Collected data entries
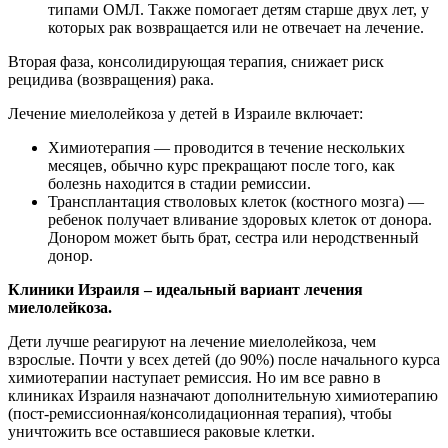
типами ОМЛ. Также помогает детям старше двух лет, у
которых рак возвращается или не отвечает на лечение.
Вторая фаза, консолидирующая терапия, снижает риск
рецидива (возвращения) рака.
Лечение миелолейкоза у детей в Израиле включает:
Химиотерапия — проводится в течение нескольких
месяцев, обычно курс прекращают после того, как
болезнь находится в стадии ремиссии.
Трансплантация стволовых клеток (костного мозга) —
ребенок получает вливание здоровых клеток от донора.
Донором может быть брат, сестра или неродственный
донор.
Клиники Израиля – идеальный вариант лечения
миелолейкоза.
Дети лучше реагируют на лечение миелолейкоза, чем
взрослые. Почти у всех детей (до 90%) после начального курса
химиотерапии наступает ремиссия. Но им все равно в
клиниках Израиля назначают дополнительную химиотерапию
(пост-ремиссионная/консолидационная терапия), чтобы
уничтожить все оставшиеся раковые клетки.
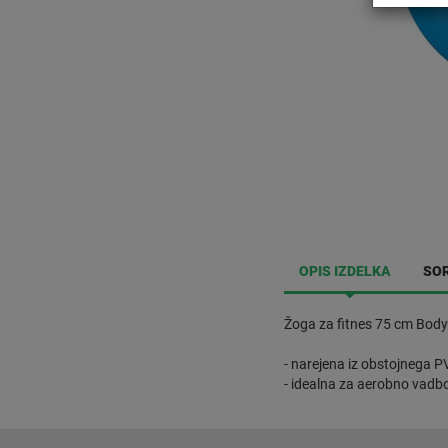
OPIS IZDELKA
SOR
Žoga za fitnes 75 cm Body
- narejena iz obstojnega P
- idealna za aerobno vadbo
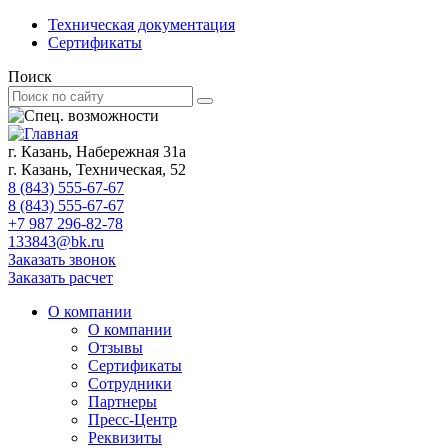
Техническая документация
Сертификаты
Поиск
г. Казань, Набережная 31а
г. Казань, Техническая, 52
8 (843) 555-67-67
8 (843) 555-67-67
+7 987 296-82-78
133843@bk.ru
Заказать звонок
Заказать расчет
О компании
О компании
Отзывы
Сертификаты
Сотрудники
Партнеры
Пресс-Центр
Реквизиты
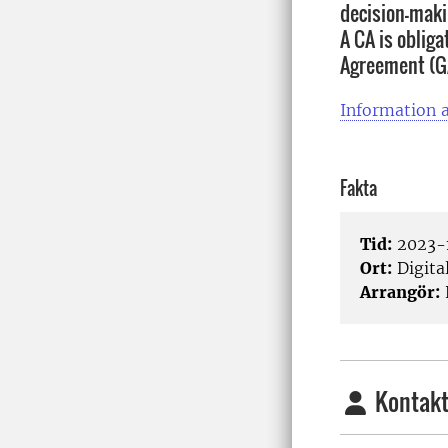
decision-makin
A CA is obliga
Agreement (G
Information a
Fakta
Tid:
2023-1
Ort:
Digita
Arrangör:
Kontakt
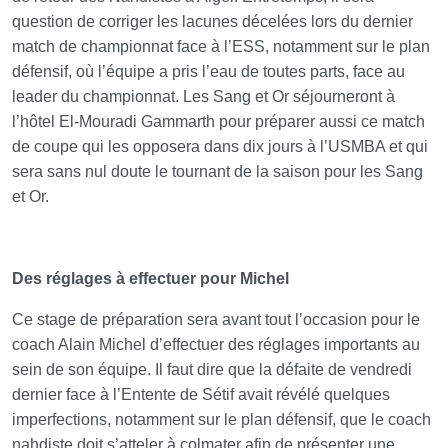
question de corriger les lacunes décelées lors du dernier
match de championnat face à l’ESS, notamment sur le plan
défensif, où l’équipe a pris l’eau de toutes parts, face au
leader du championnat. Les Sang et Or séjourneront à
l’hôtel El-Mouradi Gammarth pour préparer aussi ce match
de coupe qui les opposera dans dix jours à l’USMBA et qui
sera sans nul doute le tournant de la saison pour les Sang
et Or.
Des réglages à effectuer pour Michel
Ce stage de préparation sera avant tout l’occasion pour le
coach Alain Michel d’effectuer des réglages importants au
sein de son équipe. Il faut dire que la défaite de vendredi
dernier face à l’Entente de Sétif avait révélé quelques
imperfections, notamment sur le plan défensif, que le coach
nahdiste doit s’atteler à colmater afin de présenter une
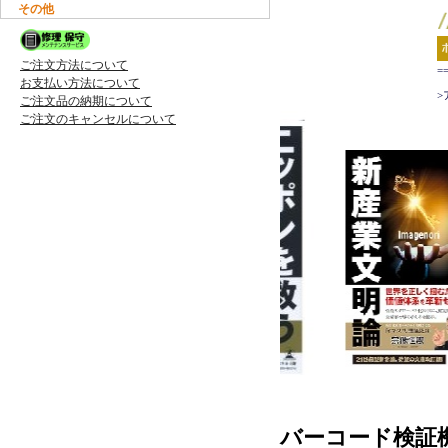
その他
ご注文方法について
=
お支払い方法について
>
ご注文品の納期について
ご注文のキャンセルについて
バーコード検証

_WHAT TO DO_
The lines to reproduce run from the one above containing "Žoga za fitnes 75 cm Body" through the one containing "défensif, où l’équipe". Copy them exactly and leave out all pictures.

_WRITTEN RESPONSE_
Žoga za fitnes 75 cm Body
- narejena iz obstojnega P
- idealna za aerobno vadbo
Техническая документация
Сертификаты
Поиск
г. Казань, Набережная 31а
г. Казань, Техническая, 52
8 (843) 555-67-67
8 (843) 555-67-67
+7 987 296-82-78
133843@bk.ru
Заказать звонок
Заказать расчет
О компании
О компании
Отзывы
Сертификаты
Сотрудники
Партнеры
Пресс-Центр
Реквизиты
decision-makin
A CA is obliga
Agreement (G
Information a
Fakta
Tid:
2023-1
Ort:
Digita
Arrangör:
Kontakt
question de corriger les lacunes décelées lors du dernier
match de championnat face à l’ESS, notamment sur le plan
défensif, où l’équipe a pris l’eau de toutes parts, face au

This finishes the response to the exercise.